There are many reasons to create a trust. These include:
- As part of effective Inheritance Tax planning
- To avoid the complications of estate administration on death
- To prevent Wills and Probate disputes
- To protect your intended beneficiaries from inheriting too early, coercion or losing assets on divorce or bankruptcy
- To provide for your children’s education
- For charitable purposes
Trust Creation and Registration Service
Our service starts with a meeting in order to determine your requirements.
During this meeting we will identify the type of trust that is most suitable for your needs. This will depend on numerous factors and in making this decision we will guide you through all the implications.
We will also help to identify suitable trustees to manage the funds put into trust.
Following this we will draft the trust document and send to you for approval with detailed explanatory notes.
We will then meet with you again to ensure the trust is correctly executed and then assist with transferring assets into the trust.
Next we will register the trust with HMRC and pay any tax that may be due on creation.
Finally where necessary we will arrange a meeting with you and one of our network of financial advisors to ensure the assets of the trust are suitably invested.
We offer a fixed fee for the above service dependent on the type of trust required.
We also offer an ongoing trust administration service:
Our team is well versed in all aspects of the administration of trusts and will always assess the tax consequences of any proposed transaction before proceeding with the trustees’ instructions.
We will complete the necessary annual trust tax return and prepare annual trust accounts.

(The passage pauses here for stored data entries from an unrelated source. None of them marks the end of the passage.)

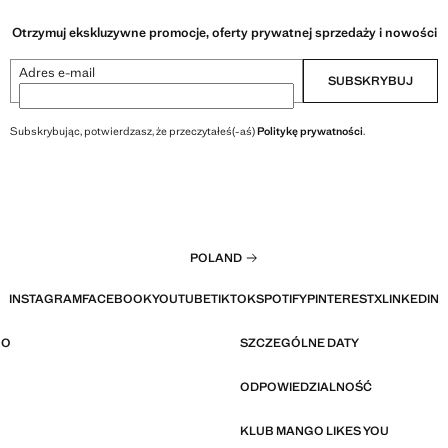
Otrzymuj ekskluzywne promocje, oferty prywatnej sprzedaży i nowości
Adres e-mail
SUBSKRYBUJ
Subskrybując, potwierdzasz, że przeczytałeś(-aś)
Politykę prywatności
.
POLAND
INSTAGRAM
FACEBOOK
YOUTUBE
TIKTOK
SPOTIFY
PINTEREST
X
LINKEDIN
GO
SZCZEGÓLNE DATY
ODPOWIEDZIALNOŚĆ
KLUB MANGO LIKES YOU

We will also ensure that trustees do not unwittingly fall foul of the duties and responsibilities set down in various statutes including those in relation to investment in the Trustee Act 2000 among others.
We have a network of accountants and financial advisors to which we can direct trustees for all non-legal advice.

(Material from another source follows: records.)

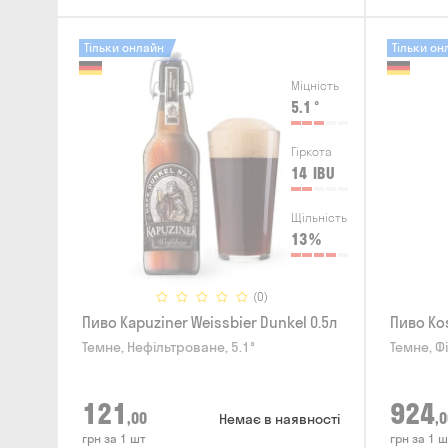
Тільки онлайн
Тільки он
Міцність
5.1
°
Гіркота
14
IBU
Щільність
13
%
(0)
Пиво Kapuziner Weissbier Dunkel 0.5л
Пиво Kos
Темне, Нефільтроване, 5.1°
Темне, Ф
121
924
,00
,0
Немає в наявності
грн за 1 шт
грн за 1 ш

Ongoing routine trust administration, including completing the Trust tax returns and preparation of accounts, is again charged on a fixed annual fee agreed in advance with only unforeseen and additional work charged for separately.
If you would like to discuss the above and for a fixed cost quotation for assisting with your trust please email us.
What is a trust?
A trust is an obligation binding a trustee (which can be an individual or a company) to deal with assets – such as land, money, shares or even antiques – for the benefit of one or more ‘beneficiaries’.
The people who run the trust, and in certain circumstances make decisions about how the assets in the trust are to be used, are known as ‘trustees’.
Trustees carry out the wishes of the person who has put assets into the trust. This person is known as the ‘settlor’.
The settlor’s intentions for the trust are usually expressed in a legal document called a ‘trust deed’ or in their Will.
What is the purpose of a trust?
UK family trusts may offer a means for people to pass their wealth on to other people they have chosen. As such, they may be used to control and protect family assets.
If a Will establishes a trust, this may allow people to pass on their assets in accordance with their wishes when they die.
A trust might be created in various circumstances:
- when someone is too young to handle their affairs
- when someone can’t handle their affairs because they are incapacitated
- to pass on money or property while you are still alive
- under the terms of a Will – referred to as a ‘Will Trust’
- according to the rules of intestacy, when someone dies without leaving a Will (England and Wales only)
There are other types of ‘non-family’ trusts. These are set up for a variety of reasons, for example to operate as a charity, or to provide a means for employers to create a pension scheme for their staff.
Trusts are incredibly flexible and can achieve a wide spectrum of goals during your lifetime and on death from tax saving to ring-fencing assets.